One problem was that its Web site -- expected to generate close to 50 percent of revenue in Nau's first years -- failed to operate fluidly, Gomez said. Nau stopped driving consumers to it while working on an overhaul, which dampened revenues but did not cripple the company, Gomez said. Its newly designed Web site was scheduled to debut this week.
Mainly, though, Nau needed to open more stores before it could generate enough revenue to turn a profit or look appealing to a buyer. To do that, it needed more money.
We just ran into a black hole," Gomez said. "It was never easy for us to raise money, but we were always ready to do it. We always had a line of sight.
"Then, it was as if the telephone cords were cut."
Did Nau bite off too much?
Nau executives don't think so, but some venture capitalists and retail veterans say yes.
Nau aimed to shatter several business paradigms. It tried to carry itself and make products in a more conscientious and environmentally friendly way than its competitors. It gave 5 percent of sales to charity when most corporations donate less than 1 percent of profits. It encouraged customers to have their purchase shipped to them rather than carrying it home from the store. It muted its logo on its clothing. It eschewed selling product through existing retailers.
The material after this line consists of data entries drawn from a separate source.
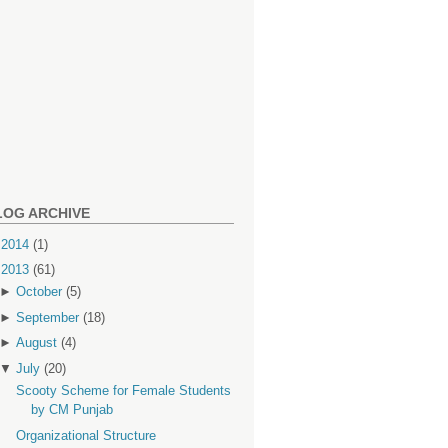
LOG ARCHIVE
►
2014
(1)
▼
2013
(61)
►
October
(5)
►
September
(18)
►
August
(4)
▼
July
(20)
Scooty Scheme for Female Students
by CM Punjab
Organizational Structure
Most of that required a lot of money upfront. Ultimately, the high startup cost and rapid cash use scared investors even as Nau needed an infusion of money to continue.
"It was sort of a swing-for-the-fences play," said David Chen, founder of Equilibrium Capital Group, a new Portland investment firm focusing on sustainable companies. "Go big or go home, on multiple fronts."
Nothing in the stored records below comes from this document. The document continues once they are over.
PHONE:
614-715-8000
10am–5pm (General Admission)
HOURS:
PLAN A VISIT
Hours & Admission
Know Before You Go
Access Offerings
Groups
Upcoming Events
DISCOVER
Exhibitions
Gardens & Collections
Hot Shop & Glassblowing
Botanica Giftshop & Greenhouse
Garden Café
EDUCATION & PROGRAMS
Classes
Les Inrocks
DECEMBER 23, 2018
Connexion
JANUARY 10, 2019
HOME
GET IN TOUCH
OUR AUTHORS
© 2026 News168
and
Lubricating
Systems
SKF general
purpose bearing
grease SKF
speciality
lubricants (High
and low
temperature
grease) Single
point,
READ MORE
Was Nau ahead of its time?
Maybe. Nau talked the sustainability talk and walked the walk before other apparel and footwear firms. "There aren't that many companies out there that would partner with you to break new ground," said Steven Lucier, president of Deer Creek Fabrics Inc. in Stamford, Conn., which supplied corn-based filament for Nau. At a minimum, though, Nau ran out of money because investors got frugal and viewed Nau's ambitions as too risky.
"There's just very little tolerance for risk," Gomez said of the private-equity market now. "They just felt like the stores that we had, we hadn't really proven our model, and that's really just another way of saying it's too risky. We were able to bring in the $35 million prior to that time with essentially no stores open. Things reverse themselves really quickly."
Was Nau top heavy?
Possibly. Among the 60 employees at its Pearl District headquarters, about 10 held the title of vice president or higher, Gomez said. Most hailed from large companies such as Nike.
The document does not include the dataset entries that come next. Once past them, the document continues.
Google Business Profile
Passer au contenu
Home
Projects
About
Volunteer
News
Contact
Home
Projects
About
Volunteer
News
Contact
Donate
By comparison, Portland sustainable apparel brand Sameunderneath Inc., with two stores and 100 wholesale accounts, employs seven at its headquarters. West Linn-based sustainable startup ENDoutdoor, whose trail-running and hiking shoes hit store shelves in August, employs five.
Some potential investors questioned whether Nau spent too much on higher-paid generals and not enough on foot soldiers. Gomez said executives operated frugally. "They ran really tight," he said. "Nobody was bringing their Nike goggles to work."
Is a sustainable business unsustainable?
Nau wasn't around long enough to tell. And certainly, organic food companies have profited as demand increases. And renewable energy ventures -- biofuel, solar power -- still attract investors' bets. "There are a lot of sustainable plays that are more capital efficient and less risky," said David Kirkpatrick , founder of SJF Ventures, a Durham, N.C.-based firm that invests in green companies.
What will Nau's legacy be?
More revered than reviled. Nau pushed existing suppliers to make clothing differently, designed new fabrics appealingly and found the clothing a market. Its already seasoned work force gained even more knowledge to take to other companies looking to practice sustainability. They also have startup experience.
"I wouldn't be in the least surprised if we see some Nau 2.0 concepts," said Sue Levin, Lucy's founder, now a venture consultant in Portland. "That DNA is going to do something really interesting here in the coming years."